Часов около двенадцати дежурный чиновник доложил:
- Полковник Мановский.
- Просите, - сказал губернатор с некоторою даже строгостью.
Задор вошел.
- Здравствуйте, полковник, - произнес губернатор, ласково указывая ему на стул. Тот сел и, видимо, был чем-то встревожен. Губернатор между тем устремил грустный взор на видневшуюся перед ним реку, тоже как-то мрачно взъерошенную осенним ветром.
- Какая погода скверная, - произнес он.
- Нехороша, - отвечал Мановский. - И меня вот третий день так ломает, черт знает что такое и отчего.
- Погода, поверьте, - решил губернатор.
Мановский на это вздохнул и, помолчавши, начал официальным тоном:
- Я к вам с просьбой, ваше превосходительство.

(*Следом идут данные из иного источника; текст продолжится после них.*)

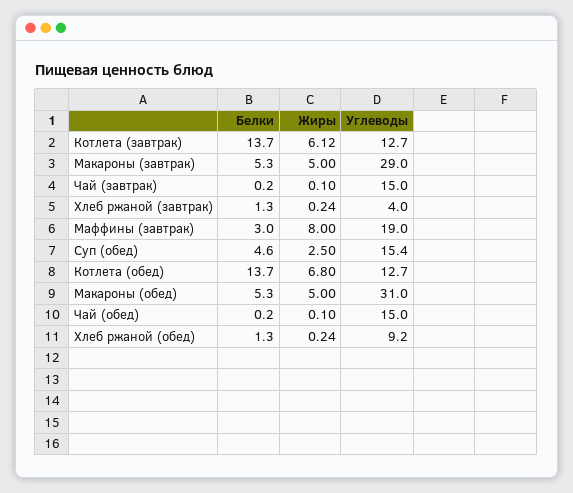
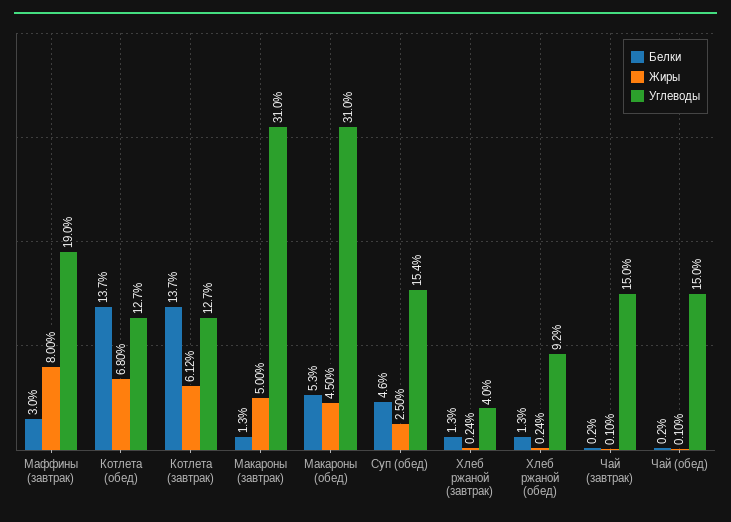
Белки, Макароны (завтрак): 5.3 -> 1.3
Углеводы, Макароны (завтрак): 29 -> 31
Жиры, Макароны (обед): 5 -> 4.5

- Что такое? - спросил губернатор, несмотря на свою меланхолию, не совсем равнодушным тоном. Он давно уже слышал об ужасных неприятностях Мановского в семейной жизни.
- У меня жена убежала, - отвечал Михайло Егорыч с свойственной ему твердостью и резкостью, хотя в то же время все лицо его покрылось красными пятнами. - Целый год уже, - продолжал он, - она не только что не живет со мной в супружеском сожитии, но даже мы не видались с ней.